A quilt honoring the Japanese women in Kanazawa, Japan, who not only taught me Ikebana but also how to manage a Japanese home more than forty years ago. Made from Peppered Cottons (a soft loosely woven cotton), commercial embroidery designs from OESD for the Sashiko embroidered blocks, digitally painted flowers printed on cotton and arranged in situ on the quilt top in the Japanese style vase constructed from hand dyed dupioni silk.
This quilt I started while attending one of Ricky Tims Retreats in LaVeta in 2014. This quilt had been on my bucket list since I first saw Ricky in Paducah in 2007. His passion for quilting and his passion for this style plus the fact that it was using hand dyed batiks...made it a quilt I just had to someday make! This quilt won first place in the Kansas City Regional Quilt Festival in June 2015, 3rd place in it's division in the AQS Grand Rapids Show in 2015. It won first place in the AQS Show in it's division in Des Moines. The quilt is entered in the AQS show in Daytona Florida and also in the AQS show in Paducah in 2016...we'll wait and see how it does there. As my quilter, Dorie Hruska says....it's a fun ride!

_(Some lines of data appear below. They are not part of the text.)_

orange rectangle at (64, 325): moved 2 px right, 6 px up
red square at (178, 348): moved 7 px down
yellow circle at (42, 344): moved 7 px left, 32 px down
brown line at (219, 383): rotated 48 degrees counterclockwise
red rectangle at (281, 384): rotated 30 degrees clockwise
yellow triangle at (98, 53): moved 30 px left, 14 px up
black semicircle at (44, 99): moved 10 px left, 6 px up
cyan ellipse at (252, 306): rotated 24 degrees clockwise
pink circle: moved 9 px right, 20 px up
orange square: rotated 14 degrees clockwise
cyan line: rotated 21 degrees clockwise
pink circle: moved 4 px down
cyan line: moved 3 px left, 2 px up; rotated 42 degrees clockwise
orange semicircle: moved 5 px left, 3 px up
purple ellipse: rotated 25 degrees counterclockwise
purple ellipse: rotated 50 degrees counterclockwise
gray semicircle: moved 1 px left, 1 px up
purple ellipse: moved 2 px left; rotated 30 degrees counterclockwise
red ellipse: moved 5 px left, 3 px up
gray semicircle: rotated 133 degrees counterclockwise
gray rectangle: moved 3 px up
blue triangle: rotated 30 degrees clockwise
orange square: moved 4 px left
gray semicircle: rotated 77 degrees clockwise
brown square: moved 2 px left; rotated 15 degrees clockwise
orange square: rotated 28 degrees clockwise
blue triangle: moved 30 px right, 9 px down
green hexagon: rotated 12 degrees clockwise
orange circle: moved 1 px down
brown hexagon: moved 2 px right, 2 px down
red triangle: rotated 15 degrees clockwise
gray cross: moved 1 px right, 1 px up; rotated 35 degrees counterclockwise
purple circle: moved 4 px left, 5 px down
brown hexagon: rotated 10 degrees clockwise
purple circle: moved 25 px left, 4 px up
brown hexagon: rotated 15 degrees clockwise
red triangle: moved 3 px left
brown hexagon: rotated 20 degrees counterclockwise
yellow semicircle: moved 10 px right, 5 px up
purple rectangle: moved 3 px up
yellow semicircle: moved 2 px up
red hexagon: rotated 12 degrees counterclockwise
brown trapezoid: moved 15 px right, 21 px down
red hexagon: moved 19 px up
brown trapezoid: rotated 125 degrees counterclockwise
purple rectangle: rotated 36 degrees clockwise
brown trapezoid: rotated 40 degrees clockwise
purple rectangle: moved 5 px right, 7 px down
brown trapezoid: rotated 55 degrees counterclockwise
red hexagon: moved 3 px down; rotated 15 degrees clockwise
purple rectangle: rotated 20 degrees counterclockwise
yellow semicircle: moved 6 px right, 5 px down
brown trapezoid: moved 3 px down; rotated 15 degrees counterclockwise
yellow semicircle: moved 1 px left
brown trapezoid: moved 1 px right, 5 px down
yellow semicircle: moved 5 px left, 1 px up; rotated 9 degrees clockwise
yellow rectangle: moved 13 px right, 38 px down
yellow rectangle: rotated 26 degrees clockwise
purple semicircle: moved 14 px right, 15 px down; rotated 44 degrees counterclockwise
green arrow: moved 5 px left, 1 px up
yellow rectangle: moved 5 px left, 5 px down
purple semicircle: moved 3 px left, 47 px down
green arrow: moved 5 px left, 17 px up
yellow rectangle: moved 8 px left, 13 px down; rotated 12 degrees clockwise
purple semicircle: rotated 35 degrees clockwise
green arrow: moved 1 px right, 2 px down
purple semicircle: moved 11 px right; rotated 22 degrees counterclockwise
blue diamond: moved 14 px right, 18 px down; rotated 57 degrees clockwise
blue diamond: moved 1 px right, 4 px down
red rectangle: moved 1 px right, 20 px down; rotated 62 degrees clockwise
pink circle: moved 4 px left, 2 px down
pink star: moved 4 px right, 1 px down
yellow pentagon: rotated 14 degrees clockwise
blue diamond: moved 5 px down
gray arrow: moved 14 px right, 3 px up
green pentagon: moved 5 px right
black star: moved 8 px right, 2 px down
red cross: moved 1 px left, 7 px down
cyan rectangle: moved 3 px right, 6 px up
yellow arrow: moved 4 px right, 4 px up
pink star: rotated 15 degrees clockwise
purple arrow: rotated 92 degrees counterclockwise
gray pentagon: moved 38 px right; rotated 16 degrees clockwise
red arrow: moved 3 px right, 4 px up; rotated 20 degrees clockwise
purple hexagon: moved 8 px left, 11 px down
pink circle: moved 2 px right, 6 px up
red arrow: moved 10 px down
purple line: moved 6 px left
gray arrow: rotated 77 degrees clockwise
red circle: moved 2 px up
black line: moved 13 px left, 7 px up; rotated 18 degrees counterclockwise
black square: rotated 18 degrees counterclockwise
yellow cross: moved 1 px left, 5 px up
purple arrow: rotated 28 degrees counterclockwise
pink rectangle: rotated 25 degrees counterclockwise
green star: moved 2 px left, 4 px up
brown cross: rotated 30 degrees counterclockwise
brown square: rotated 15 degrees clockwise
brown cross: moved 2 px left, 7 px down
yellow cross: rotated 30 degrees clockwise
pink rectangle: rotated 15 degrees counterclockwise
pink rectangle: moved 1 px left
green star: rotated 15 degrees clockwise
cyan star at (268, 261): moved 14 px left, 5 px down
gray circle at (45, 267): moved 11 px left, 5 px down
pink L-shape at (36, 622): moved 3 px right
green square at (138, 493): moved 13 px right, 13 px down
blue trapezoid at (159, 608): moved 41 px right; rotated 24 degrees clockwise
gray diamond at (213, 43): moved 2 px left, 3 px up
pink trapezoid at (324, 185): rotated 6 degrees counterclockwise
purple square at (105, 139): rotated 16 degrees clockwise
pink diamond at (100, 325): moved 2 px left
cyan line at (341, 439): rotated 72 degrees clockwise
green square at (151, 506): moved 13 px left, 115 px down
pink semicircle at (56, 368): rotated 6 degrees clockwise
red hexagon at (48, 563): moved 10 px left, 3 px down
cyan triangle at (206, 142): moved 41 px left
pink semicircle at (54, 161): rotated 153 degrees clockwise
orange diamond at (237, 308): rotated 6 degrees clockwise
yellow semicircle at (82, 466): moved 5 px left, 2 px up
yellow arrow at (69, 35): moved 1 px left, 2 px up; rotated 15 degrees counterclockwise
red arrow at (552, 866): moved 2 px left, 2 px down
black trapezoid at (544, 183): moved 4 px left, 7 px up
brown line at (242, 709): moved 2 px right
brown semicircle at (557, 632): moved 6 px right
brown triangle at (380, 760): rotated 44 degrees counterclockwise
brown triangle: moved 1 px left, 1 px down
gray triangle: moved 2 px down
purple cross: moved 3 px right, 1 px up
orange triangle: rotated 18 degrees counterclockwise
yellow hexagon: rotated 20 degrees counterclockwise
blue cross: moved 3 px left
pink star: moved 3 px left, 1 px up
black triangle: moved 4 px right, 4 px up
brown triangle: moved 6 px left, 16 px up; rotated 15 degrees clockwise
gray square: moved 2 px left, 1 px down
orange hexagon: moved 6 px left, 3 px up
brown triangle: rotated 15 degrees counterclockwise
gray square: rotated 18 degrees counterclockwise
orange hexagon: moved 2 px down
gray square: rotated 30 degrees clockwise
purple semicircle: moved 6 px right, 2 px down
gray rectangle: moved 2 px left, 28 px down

With this quilt I challenged myself to expand upon my previous experiences making complex kaleidoscopes. First, I wanted to try making bigger, off-center kaleidoscopes--a major pattern drafting challenge. Second, I wanted to have my scopes to appear on a "whole cloth" printed background. This required piecing the squares containing the large circular scopes so they appear to be seamless. When the big scopes were done, the design was lacking something, so I added small, appliqued circles in black, white, and gold and was much happier with the overall appearance.
UPDATE - This quilt was displayed in Road to California 2016 and the 2016 Houston International Quilt Festival. It has also been accepted to the 2017 Fall AQS Paducah show.